Pleiss Morris Receives National Recognition

Ann Pleiss Morris, assistant professor of English at Ripon College, has been selected as a National Endowment for the Humanities (NEH) Summer Scholar from a national applicant pool to attend one of 30 seminars and institutes supported by the NEH. The Endowment is a federal agency that, each summer, supports these enrichment opportunities at colleges, universities, and cultural institutions, so that faculty can work in collaboration and study with experts in humanities disciplines.

Pleiss Morris will participate in a seminar entitled “Tudor Books and Readers: 1485-1603.” The 5-week program will be held at the Plantin-Moretus Museum, in Antwerp, Belgium; at Senate House Library, University of London; and at the Bodleian Library, University of Oxford, and will be co-directed by Drs. John N. King, of The Ohio State University, and Mark Rankin, of James Madison University.

The 16 teachers selected to participate in the program each receive a stipend of $3,900 to cover their travel, study, and living expenses.

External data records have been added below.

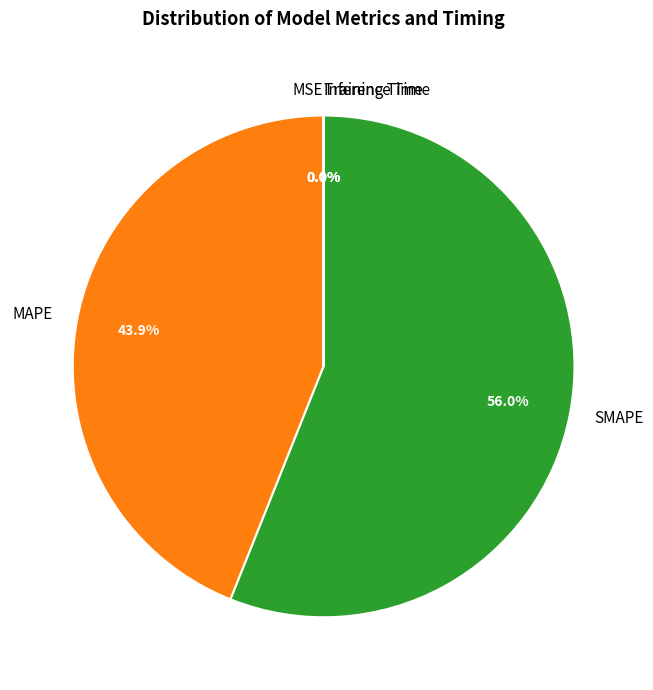

Is there a majority slice in this chart?

Yes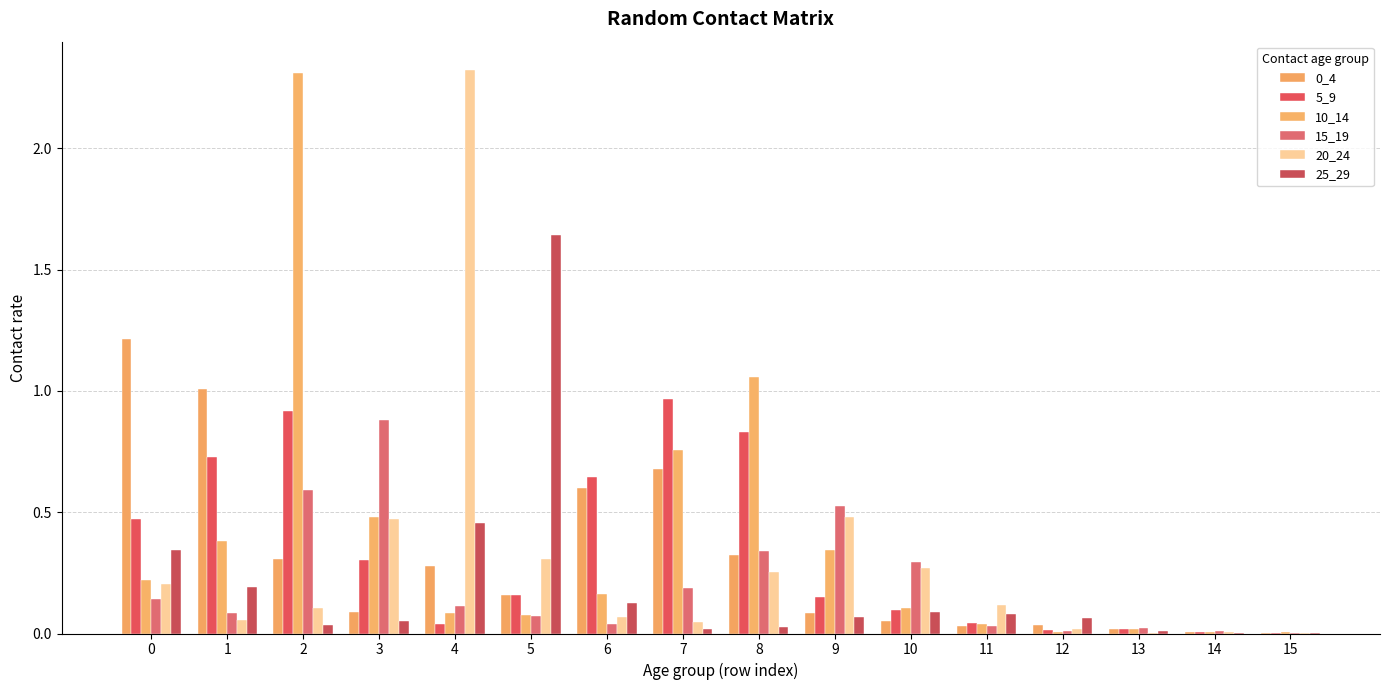

At how many categories does at least one series exceed 0?

16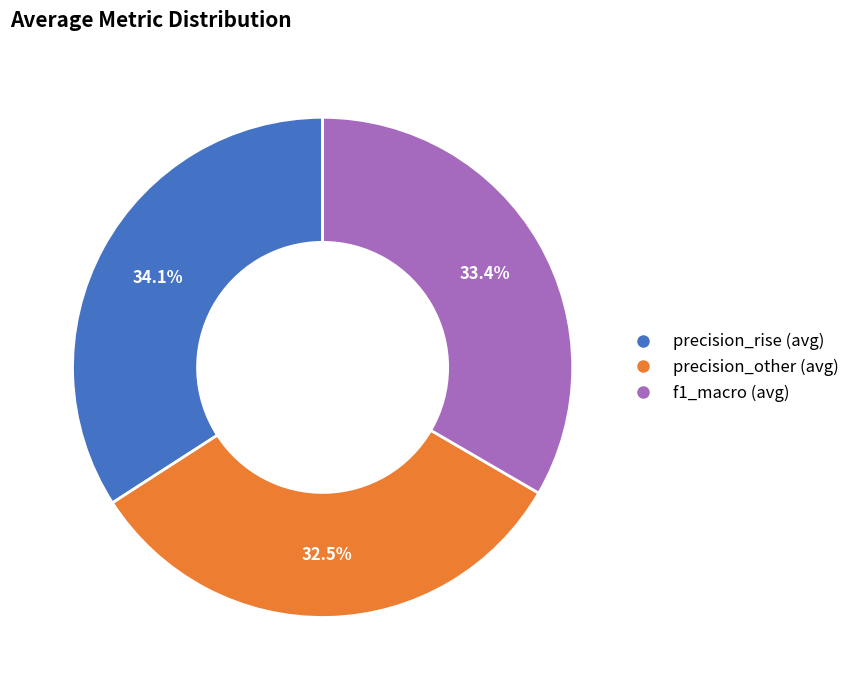

Is precision_other (avg) the majority of the pie?

No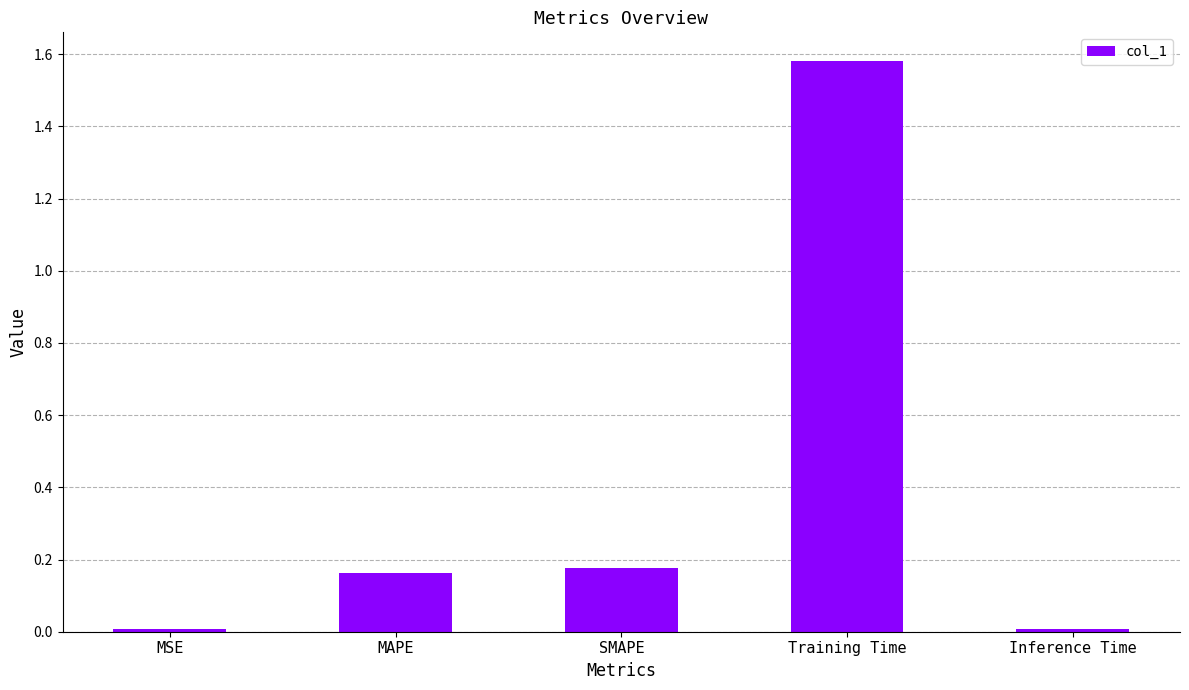

What is the label of the 1st bar from the left?

MSE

Topics for the 30 seminars and institutes offered for college and university teachers this summer include Algeria, Morocco, Tunisia: literature, the arts, and cinema since independence; American Maritime People; America’s East Central Europeans: migration and memory; arts, architecture, and devotional interaction in England, 1200–1600; black aesthetics and African diasporic culture; bridging national borders in North America; Dante’s Divine Comedy: poetry, philosophy, and the city of Florence; Daoist literature and history; George Herbert and Emily Dickinson; Jewish Buenos Aires; the Late Ottoman and Russian Empires: citizenship, belonging and difference; mapping nature across the Americas; the meanings of property; medieval political philosophy: Islamic, Jewish, and Christian; Mississippi in the national civil rights narrative; the Mongols, Eurasia, and global history; mortality: facing death in ancient Greece; performing Dickens: Oliver Twist and Great Expectations on page, stage, and screen; pictorial histories and myths: “graphic novels” of the Mixtecs and Aztecs; problems in the study of religion; reconsidering Flannery O’Connor; reform and renewal in medieval Rome; representations of the “other”: Jews in medieval England; Socrates; Tudor books and readers: 1485–1603; the federal government and the American West; the visual culture of the American Civil War; westward expansion and the Constitution in the early American republic; World War I and the arts; World War I in the Middle East.

The approximately 437 NEH Summer Scholars who participate in these programs of study will teach over 113,925 American students the following year.